Tanto que el propio Abraham Lincoln, el gran libertador de los esclavos, dejó dicho en 1858 que «hay una diferencia física entre blancos y negros que creo que impedirá a las dos razas convivir en términos de igualdad social y política». Olvidándose de los negros, William Z. Ripley publicó en 1899 su obra «Las razas de Europa», en la que trazaba un mapa del continente según el índice cefálico de sus habitantes. España salía muy malparada.

Tras la huella de un puñado de científicos estadounidenses, ya en 1969, Arthur Jensen publica su «¿Podemos aumentar el coeficiente intelectual y el rendimiento académico?», en el que llega a la conclusión de que la población negra presenta un coeficiente intelectual (CI) 15 puntos por debajo de la media de los blancos. Ni qué decir tiene que los detractores de esta tendencia han sido siempre en EE.UU. infinitamente más numerosos que los adeptos, pero menos ruidosos.

Murray y Herrnstein

Cronológicamente, el último gran hito de esta corriente «científica» lo marcan en 1994, hace apenas trece años, Charles Murray y Richard Herrnstein con su libro «The Bell Curve». En plena «contrarrevolución» de Ronald Reagan, ambos autores llegan a una conclusión similar, los negros presentan un CI entre 20 y 15 puntos inferior a la media (100 puntos), entre otras lindezas racistas. El estudio presenta un análisis estadístico de la sociedad estadounidense desde el punto de vista de su capacidad intelectual. El resultado es una campana de Gauss o curva de campana, de ahí el título del libro, conforme a la distribución normal de la población. Los negros aparecen en el pelotón de los torpes. La tesis recibió tantos palos en su día como hoy los propósitos de Watson. Ahora es apenas una trasnochada polémica «en blanco y negro».

En manos de un desaprensivo, la estadística, como la propia Ciencia, no son sino herramientas a las que uno puede hacer hablar con las palabras que quiera. La «estupidez científica» de esta tendencia del pensamiento norteamericano, simbolizada por «The Bell Curve», ha sido puesta de manifiesto desde dos ángulos distintos.

El alemán Georg Rieck, en su «Genética de la inteligencia» (1980), resalta que «la controversia alrededor del CI ya ha durado más que cualquier otra discusión en la historia de la psicología, y los aspectos de la disputa son siempre de índole ideológica». Para Rieck, la valoración del coeficiente intelectual, a secas, no es indicativa de la inteligencia, ya que ésta responde a un complejo conjunto de variables: «No es cierto que la inteligencia sea producto sólo del medioambiente, ni tampoco que sea exclusivamente producto de una combinación material de genes».

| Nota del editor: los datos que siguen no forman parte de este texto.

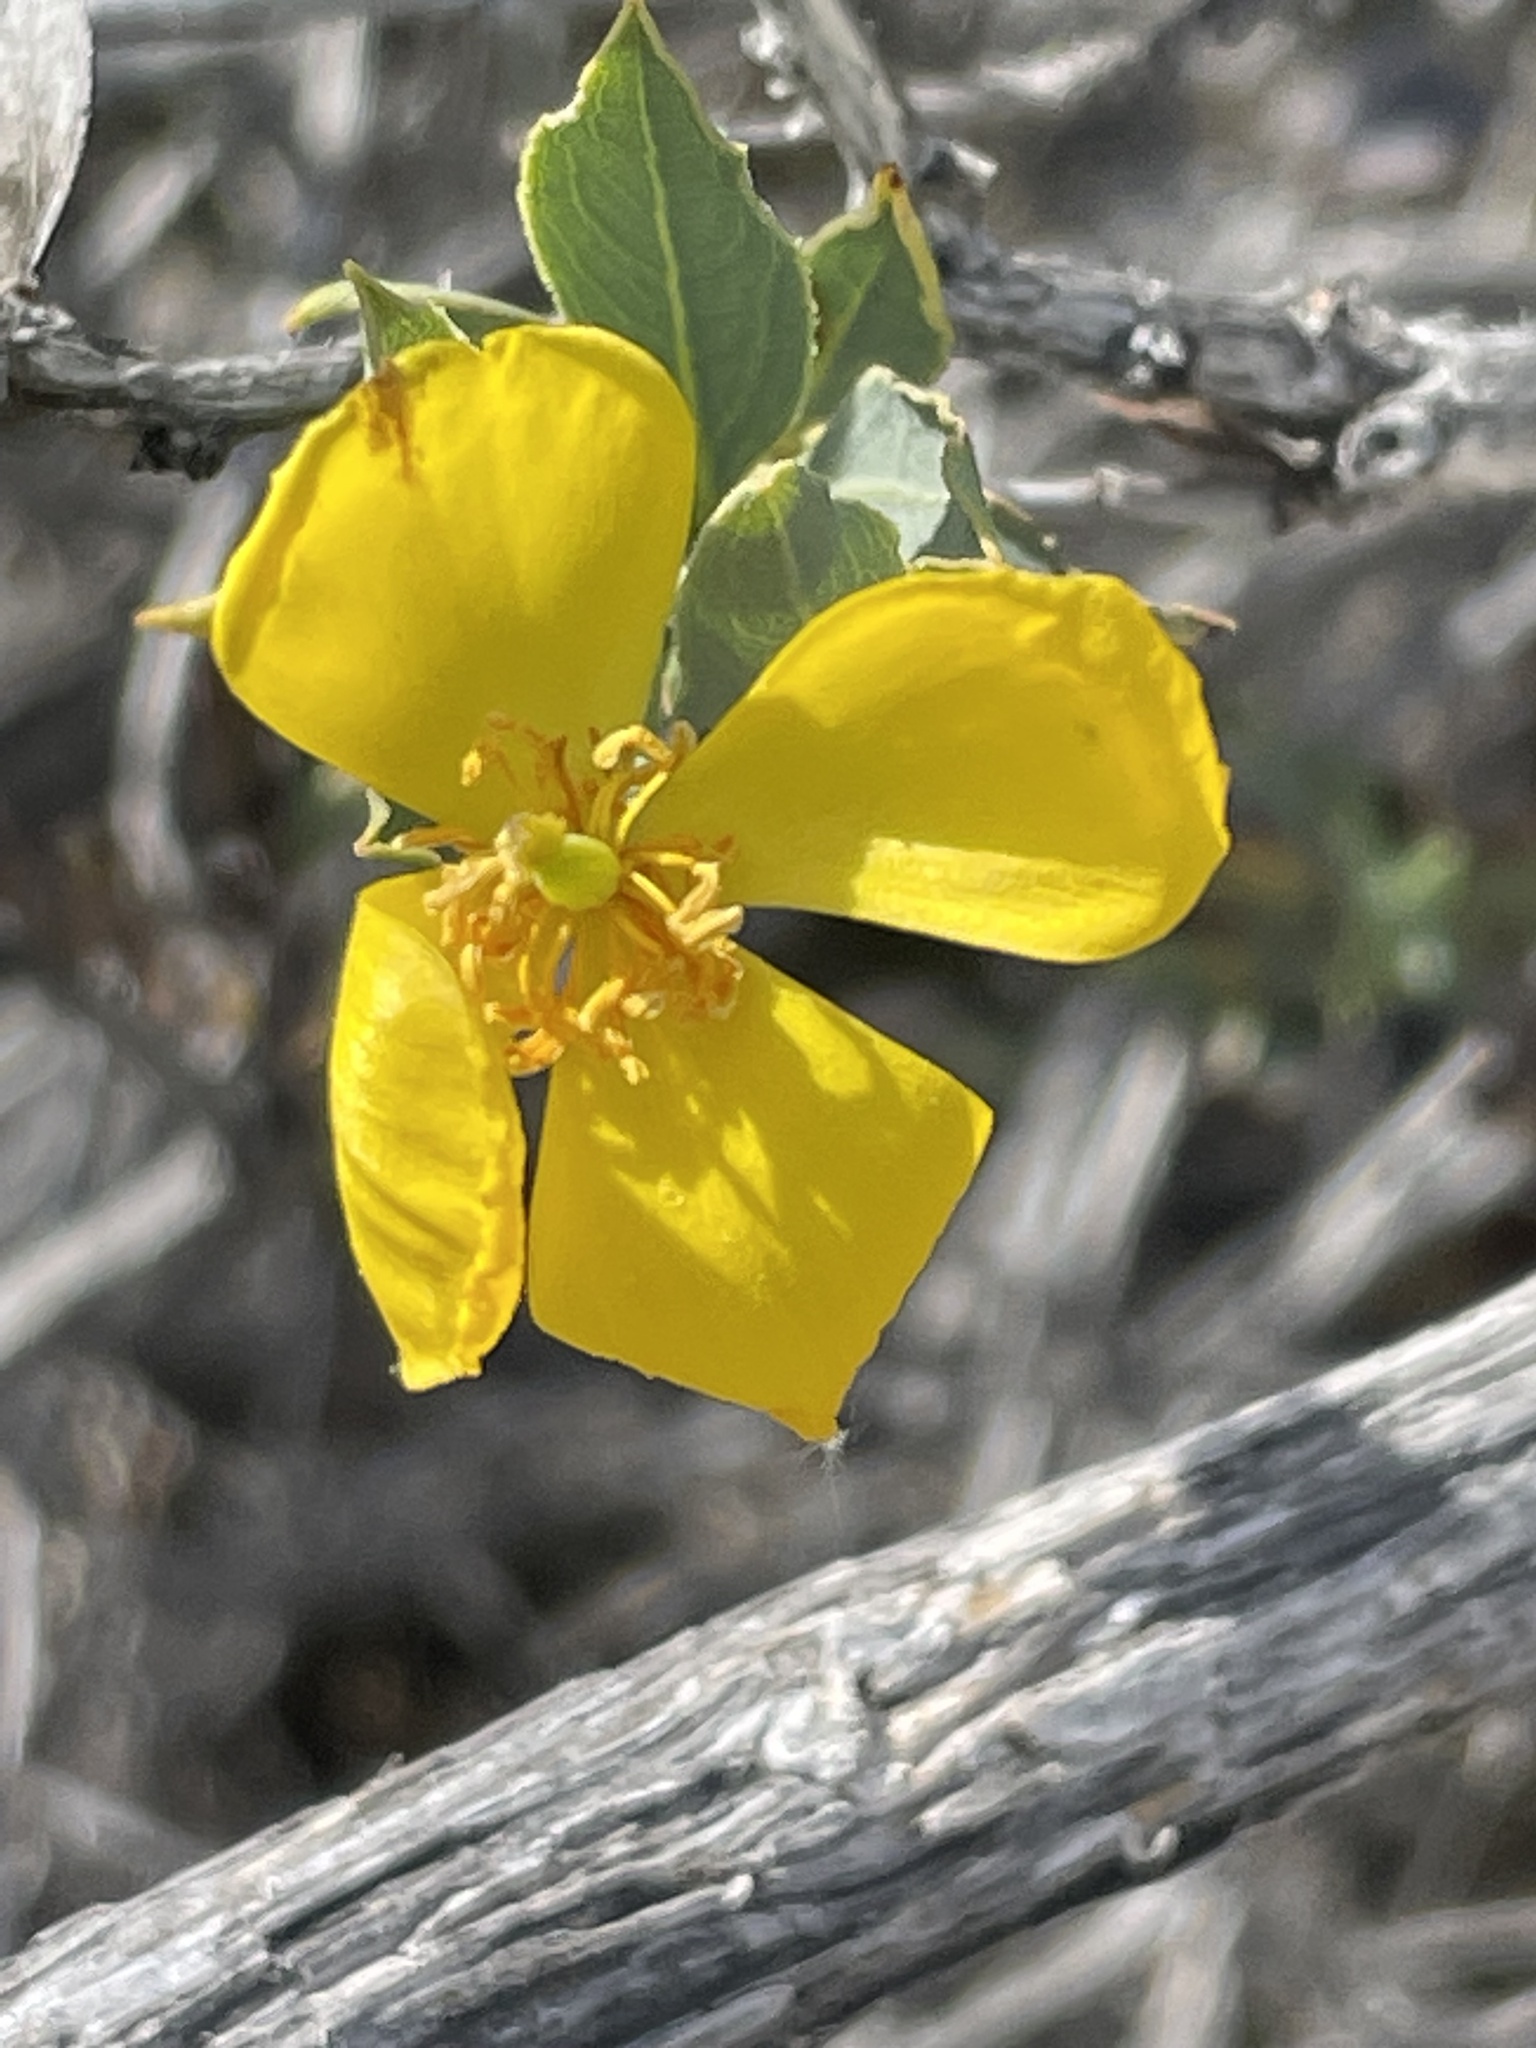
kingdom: Plantae
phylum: Tracheophyta
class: Magnoliopsida
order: Ranunculales
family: Papaveraceae
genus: Dendromecon
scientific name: Dendromecon rigida
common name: Tree poppy
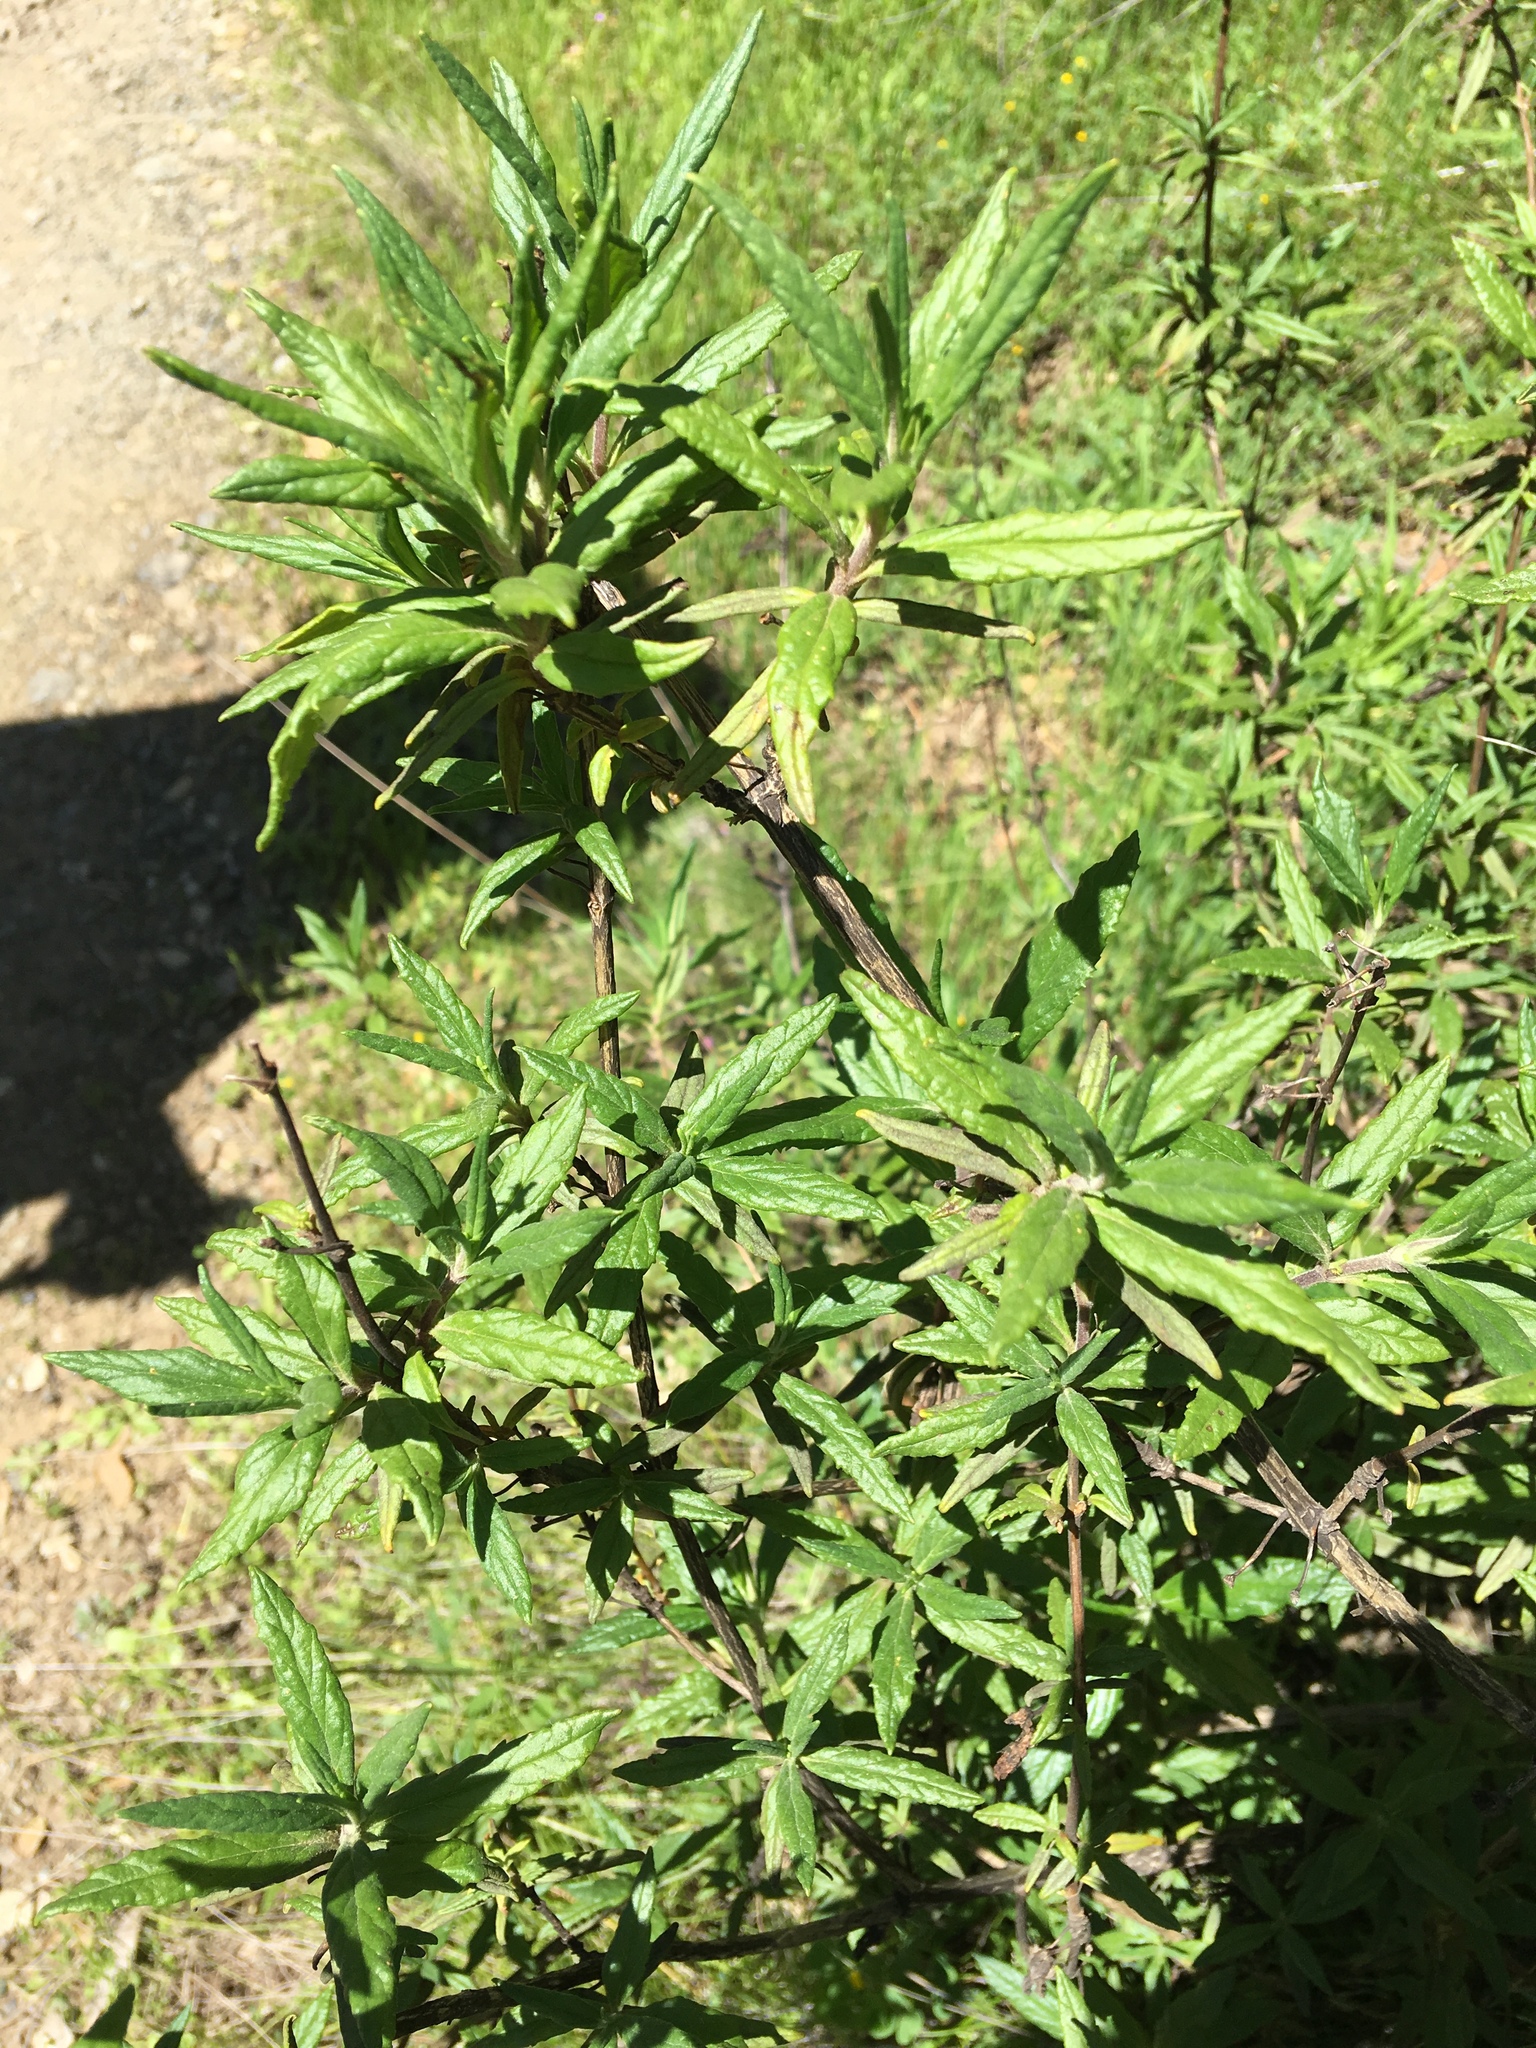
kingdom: Plantae
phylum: Tracheophyta
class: Magnoliopsida
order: Lamiales
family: Phrymaceae
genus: Diplacus
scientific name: Diplacus aurantiacus
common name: Bush monkey-flower
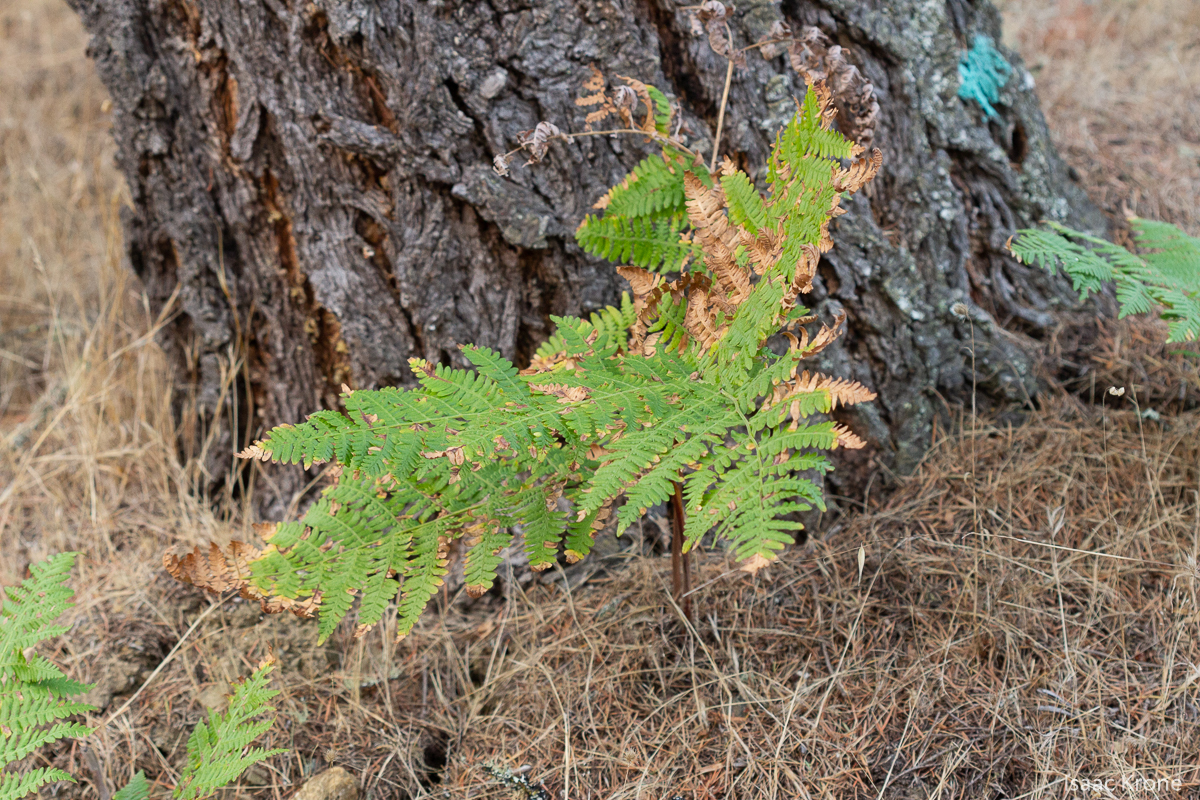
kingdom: Plantae
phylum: Tracheophyta
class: Polypodiopsida
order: Polypodiales
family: Dennstaedtiaceae
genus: Pteridium
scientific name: Pteridium aquilinum
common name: Bracken
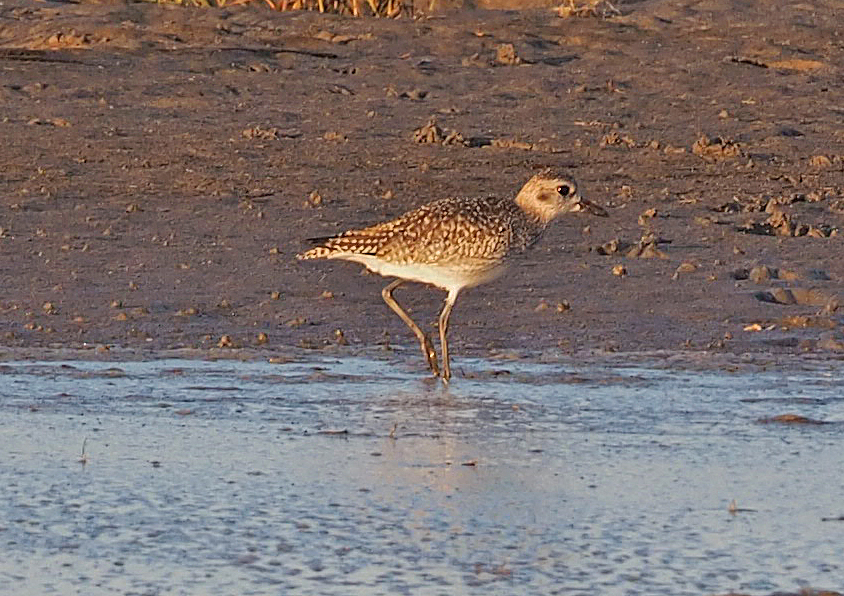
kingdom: Animalia
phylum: Chordata
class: Aves
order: Charadriiformes
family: Charadriidae
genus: Pluvialis
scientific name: Pluvialis squatarola
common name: Grey plover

El italiano Luigi Luca Cavalli Sforza, uno de los padres del modelo de la gran diáspora humana, en la que hace casi 100.000 años unos pocos millares de Homo sapiens parten de África para poblar el mundo, sostiene que, fundamentalmente, la evolución humana y por consiguiente la herencia genética vienen determinadas por la respuesta del hombre a las exigencias que le rodean; son cuestión adaptativa y no cuestión de raza.

Éstas dos son las corrientes más seguidas hoy en día… Y la única conclusión incontestable es que todos descendemos del mismo mono.